For a moment the lady regarded him gravely, but with a little gleam of triumph in her dark eyes; then with a shrug of her shapely shoulders, she replied:
“Perhaps it was but natural; let it pass. I became a lawful wife, as you have seen, nearly a year ago, and my child has had honorable birth: but, for reasons which I cannot explain to you, I can never acknowledge her, and it becomes necessary for me to make some other provision for her.”
“But it is such an unnatural thing to do,” persisted the doctor, with a deprecating gesture.
“Granted; but—it cannot be helped,” replied the mother, firmly, an inflexible purpose written on her fair young face.
“Allow me to inquire if your husband is living?” Dr. Turner asked, after a moment of silence.
“Excuse me; I cannot answer that question,” replied his companion with pale, compressed lips.
“Ah! there has been some trouble and a separation, perhaps,” thought the doctor; then he asked:
“Do you think that he would uphold you in thus sacrificing your little one—his little one, to your selfish purpose—to abandon her, as you propose, to the doubtful charity of a cold world.”

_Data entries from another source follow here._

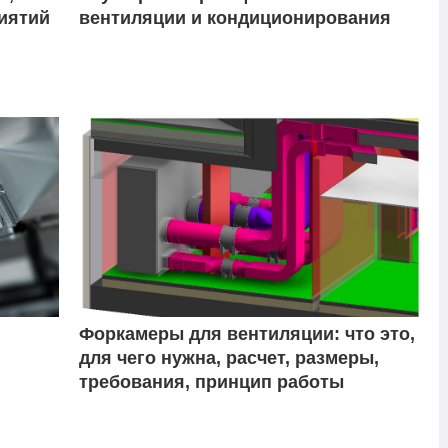
иятий
вентиляции и кондиционирования
Форкамеры для вентиляции: что это,
для чего нужна, расчет, размеры,
требования, принцип работы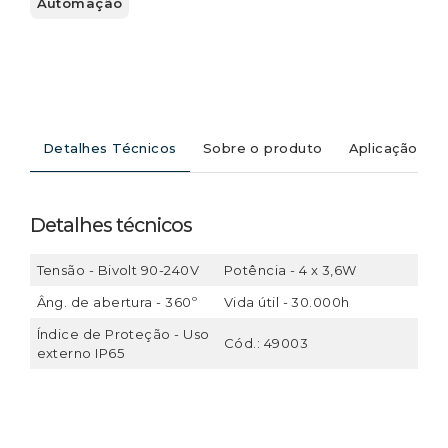
Automação
Detalhes Técnicos
Sobre o produto
Aplicação
Detalhes técnicos
Tensão - Bivolt 90-240V
Potência - 4 x 3,6W
Âng. de abertura - 360º
Vida útil - 30.000h
Índice de Proteção - Uso
Cód.: 49003
externo IP65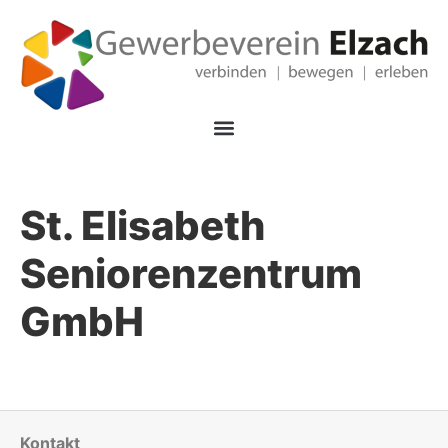
St. Elisabeth
Seniorenzentrum
GmbH
Kontakt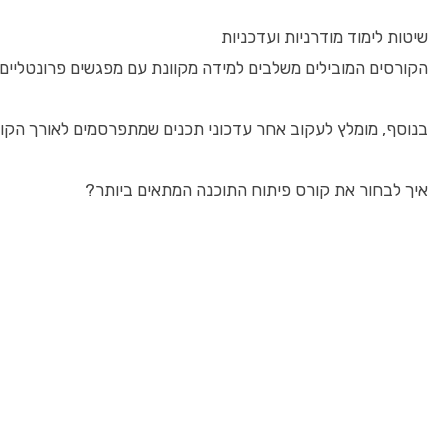
שיטות לימוד מודרניות ועדכניות
הקורסים המובילים משלבים למידה מקוונת עם מפגשים פרונטליים, תרגולים פרקטיים וא
בנוסף, מומלץ לעקוב אחר עדכוני תכנים שמתפרסמים לאורך הקור
איך לבחור את קורס פיתוח התוכנה המתאים ביותר?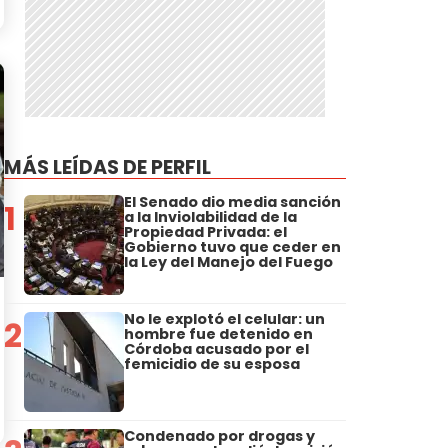
MÁS LEÍDAS DE PERFIL
El Senado dio media sanción
1
a la Inviolabilidad de la
Propiedad Privada: el
Gobierno tuvo que ceder en
la Ley del Manejo del Fuego
No le explotó el celular: un
2
hombre fue detenido en
Córdoba acusado por el
femicidio de su esposa
Condenado por drogas y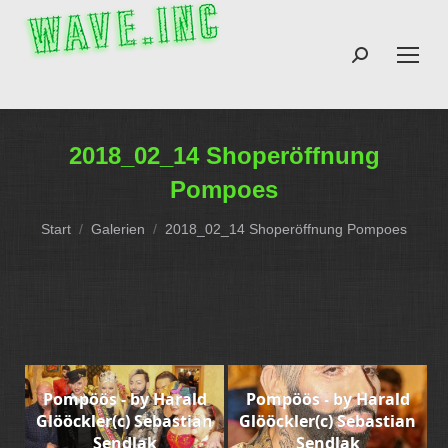
Search:
2018_02_14 Shoperöffnung
Pompoes
Sie befinden sich hier:
Start
Galerien
2018_02_14 Shoperöffnung Pompoes
Pompöös - by Harald
Pompöös - by Harald
Glööckler(c) Sebastian
Glööckler(c) Sebastian
Sendlak
Sendlak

An icy shiver seemed to run throughout the woman’s frame at this. She shifted uneasily in her chair, her white lids quivered, her hands were locked in a rigid, painful clasp.
“I tell you there are circumstances which make it absolutely necessary for me to give her away,” she said, in a strained, unnatural voice, after an evident effort at self-control. “My husband would—is as helpless in the matter as myself.”